**Your assignment**
Each line below should be copied exactly as it stands.

**Data under study**
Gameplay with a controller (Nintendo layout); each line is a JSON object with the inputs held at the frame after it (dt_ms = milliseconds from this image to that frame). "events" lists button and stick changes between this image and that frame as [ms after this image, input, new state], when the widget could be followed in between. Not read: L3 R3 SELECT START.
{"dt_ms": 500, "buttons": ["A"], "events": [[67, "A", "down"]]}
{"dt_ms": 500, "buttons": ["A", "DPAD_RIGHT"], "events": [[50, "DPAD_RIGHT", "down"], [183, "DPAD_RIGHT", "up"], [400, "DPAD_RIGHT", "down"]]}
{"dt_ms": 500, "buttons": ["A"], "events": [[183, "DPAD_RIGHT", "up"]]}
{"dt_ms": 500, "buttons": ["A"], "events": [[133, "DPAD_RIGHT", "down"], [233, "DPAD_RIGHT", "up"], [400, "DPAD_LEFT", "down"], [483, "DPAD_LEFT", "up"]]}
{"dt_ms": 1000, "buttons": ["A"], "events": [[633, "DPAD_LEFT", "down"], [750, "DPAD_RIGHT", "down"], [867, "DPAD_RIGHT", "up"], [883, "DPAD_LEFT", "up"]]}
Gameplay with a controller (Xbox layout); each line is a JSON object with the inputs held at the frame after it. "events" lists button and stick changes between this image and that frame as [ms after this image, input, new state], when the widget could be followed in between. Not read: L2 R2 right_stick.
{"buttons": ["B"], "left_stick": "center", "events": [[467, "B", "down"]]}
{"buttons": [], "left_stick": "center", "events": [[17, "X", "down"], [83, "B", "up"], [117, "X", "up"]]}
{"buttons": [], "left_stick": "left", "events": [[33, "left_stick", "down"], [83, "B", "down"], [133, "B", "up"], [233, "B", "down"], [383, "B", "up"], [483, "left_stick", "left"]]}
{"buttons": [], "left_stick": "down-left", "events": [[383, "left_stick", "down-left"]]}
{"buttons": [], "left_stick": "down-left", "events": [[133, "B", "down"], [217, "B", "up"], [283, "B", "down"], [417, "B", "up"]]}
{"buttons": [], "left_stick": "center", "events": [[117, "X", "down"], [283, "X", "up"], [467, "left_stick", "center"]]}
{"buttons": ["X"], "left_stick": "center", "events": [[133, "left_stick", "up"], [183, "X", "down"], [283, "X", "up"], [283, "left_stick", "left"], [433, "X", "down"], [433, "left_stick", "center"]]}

**Answer below**
Gameplay with a controller (Nintendo layout); each line is a JSON object with the inputs held at the frame after it (dt_ms = milliseconds from this image to that frame). "events" lists button and stick changes between this image and that frame as [ms after this image, input, new state], when the widget could be followed in between. Not read: L3 R3 SELECT START.
{"dt_ms": 500, "buttons": ["A"], "events": [[67, "A", "down"]]}
{"dt_ms": 500, "buttons": ["A", "DPAD_RIGHT"], "events": [[50, "DPAD_RIGHT", "down"], [183, "DPAD_RIGHT", "up"], [400, "DPAD_RIGHT", "down"]]}
{"dt_ms": 500, "buttons": ["A"], "events": [[183, "DPAD_RIGHT", "up"]]}
{"dt_ms": 500, "buttons": ["A"], "events": [[133, "DPAD_RIGHT", "down"], [233, "DPAD_RIGHT", "up"], [400, "DPAD_LEFT", "down"], [483, "DPAD_LEFT", "up"]]}
{"dt_ms": 1000, "buttons": ["A"], "events": [[633, "DPAD_LEFT", "down"], [750, "DPAD_RIGHT", "down"], [867, "DPAD_RIGHT", "up"], [883, "DPAD_LEFT", "up"]]}
Gameplay with a controller (Xbox layout); each line is a JSON object with the inputs held at the frame after it. "events" lists button and stick changes between this image and that frame as [ms after this image, input, new state], when the widget could be followed in between. Not read: L2 R2 right_stick.
{"buttons": ["B"], "left_stick": "center", "events": [[467, "B", "down"]]}
{"buttons": [], "left_stick": "center", "events": [[17, "X", "down"], [83, "B", "up"], [117, "X", "up"]]}
{"buttons": [], "left_stick": "left", "events": [[33, "left_stick", "down"], [83, "B", "down"], [133, "B", "up"], [233, "B", "down"], [383, "B", "up"], [483, "left_stick", "left"]]}
{"buttons": [], "left_stick": "down-left", "events": [[383, "left_stick", "down-left"]]}
{"buttons": [], "left_stick": "down-left", "events": [[133, "B", "down"], [217, "B", "up"], [283, "B", "down"], [417, "B", "up"]]}
{"buttons": [], "left_stick": "center", "events": [[117, "X", "down"], [283, "X", "up"], [467, "left_stick", "center"]]}
{"buttons": ["X"], "left_stick": "center", "events": [[133, "left_stick", "up"], [183, "X", "down"], [283, "X", "up"], [283, "left_stick", "left"], [433, "X", "down"], [433, "left_stick", "center"]]}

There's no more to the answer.